WIP Wednesday and Draft 2
20 Apr
Right, all my labors over newspaper and calendar last week were rewarded very late last night/early this morning, when I put the final touches on Jonesy’s draft 2. The story does have a title, but since the project is of a special nature, I’m waiting until everything’s settled. Dunno if you remember me coughing up this first draft in a few days last month, but this one was a little easier on me. Except I still have that “Oh god, why is it so quiet in my head” empty post draft feeling. And that same depressing, “Why did I break them?!” thing. Luckily I have enough other shit to do work on right now that it shouldn’t last.
I tend to think of draft 2 as the one where I throw my hands up. Yes, I might’ve been able to clarify a few things my 1st one was unclear on. I might’ve been able to come up with a new way to show something, or how to fix some awkward dialogue, or shorten a draggy scene. But the overall effect, the emotional arc for each character–there’s no way I can tell. Boring parts? I don’t know, it’s all boring when you’ve been staring at it for a month or two, isn’t it? And so I send it off to someone I trust to tell me, “Hey, smarty pants, that thing you were trying to say? Yeah, not on the page. At all.”
Just the sending is a relief. Keeps me from picking uselessly at the poor thing. All the gods bless the beta readers.
Right, a sample. How about the first lines?
The moment my fist impacted with David Mullen’s face, I knew I was not intended for the priesthood. An explosion of pain in my right knuckles, the crunch of his lip into his teeth, and ruby droplets flew through the air like spilled communion wine. Mullen hit the ground wailing.
Hand still clenched, I said, “Next time you insult a man’s mother, you’ll know what to expect.”
Soon after, Jonesy admits to us, “I have no mother to insult, of course.” But that’s not the point.
—————-
Now playing: The Beatles – Ob-La-Di, Ob-La-Da
via FoxyTunes








That sample of your first draft is why I come to you for editing advice
<3
Speaking of, your other draft is next up for me!
And then they kiss.
Hahahaha, how well you know me!
Well, okay, they don’t. But Jonesy does kiss… at least five different people in the course of this story, with varying degrees of intention and/or actual interest.
Huh. Hadn’t actually thought of that before. Bit of a bad boy, my little darling!
Ha! Loved that excerpt! Well done. And the little side note was priceless. Heh.
BTW, I’d like to second your sentiment on beta readers. Their heaven sent, yes?
Oh, and that was supposed to say, THEY’RE heaven sent. Wow. Someone needs a nap.

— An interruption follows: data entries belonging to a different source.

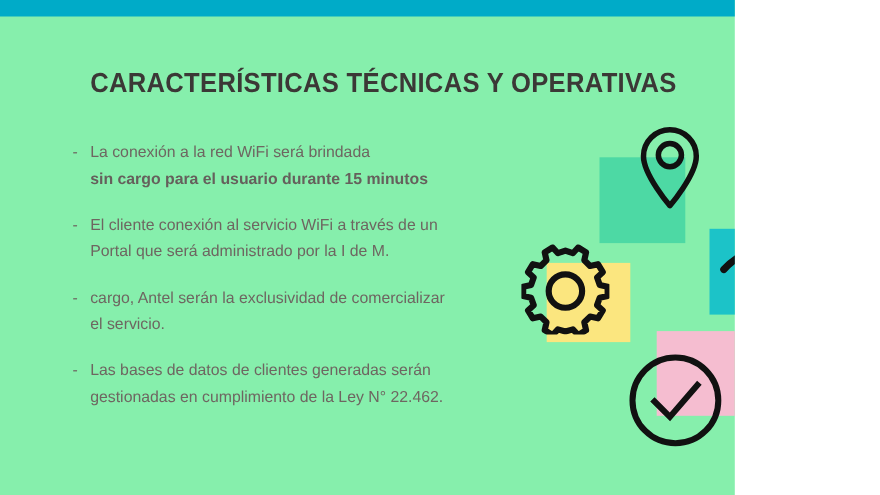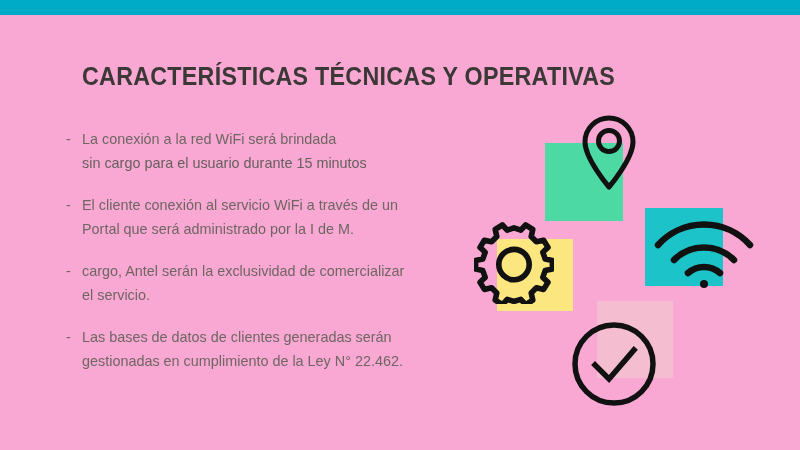--- a/index.html
+++ b/index.html
@@ -7,23 +7,23 @@
     padding: 0;
   }
   body {
     width: 800px;
     height: 450px;
     overflow: hidden;
     font-family: "Liberation Sans", sans-serif;
   }
   .slide {
     position: relative;
-    width: 800px;
+    width: 668px;
     height: 450px;
-    background: #f9a8d4;
+    background: #86efac;
     overflow: hidden;
   }
   .top-bar {
     position: absolute;
     left: 0;
     top: 0;
     width: 800px;
     height: 15px;
     background: #00abc8;
   }
@@ -60,21 +60,21 @@
     top: 0;
     color: #6e6661;
     font-size: 14.4px;
     line-height: 23.5px;
   }
   .bullet .line {
     display: block;
     white-space: nowrap;
   }
   .bullet .line.bold {
-    font-weight: normal;
+    font-weight: bold;
     color: #65605c;
   }
 
   
   .graphics {
     position: absolute;
     left: 0;
     top: 0;
     width: 800px;
     height: 450px;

Oh, and WordPressy remembered me this time … since I posted two seconds after my previous post! We found the secret. Now if we can just find a way to manipulate time. Hmmm.
It’s not wordpress–it’s got to be my server! I’m not hosted on WP so I think your browser is too smart to accept cookies from random websites. :/
And I knew what you meant. When you type as fast as we do, homophones become The Enemy. Big time, dude.
Thanks! And yes, absolutely, heaven. I’d be so dead in the water without them.
I’m editing myself into a stupor right now.
(someone on Kindleboards asked where one could hire a beta reader today…bless them)
Oh man, that’s totally effing adorable. I hope they find a beta reader who is awesome–and doesn’t take advantage of them
Editing stupor, oh yeah. I know it well. Godspeed.
That snippet rules <3
Hope you recover from the editing soon! I sympathize. Torturing our own characters can be hugely painful.
I’m glad it entertained! Jonesy had fun punching him in the face–it’s a thing he does.
I’m feeling a little better today after some discussion of another project (yay, diversion!) and all that good stuff. It IS hugely painful, though, and my misery is less for having yours as company <3
Now there’s a first line that grabs ya!
My first lines are usually complete shit, so I’m both surprised and relieved to hear that you think so. Thank you!
Nice beginning. Looks like Jonesy will prove a very interesting guy.
Thanks!
I don’t know, Cate, but I’m sure he thinks he is. Silly little twerp.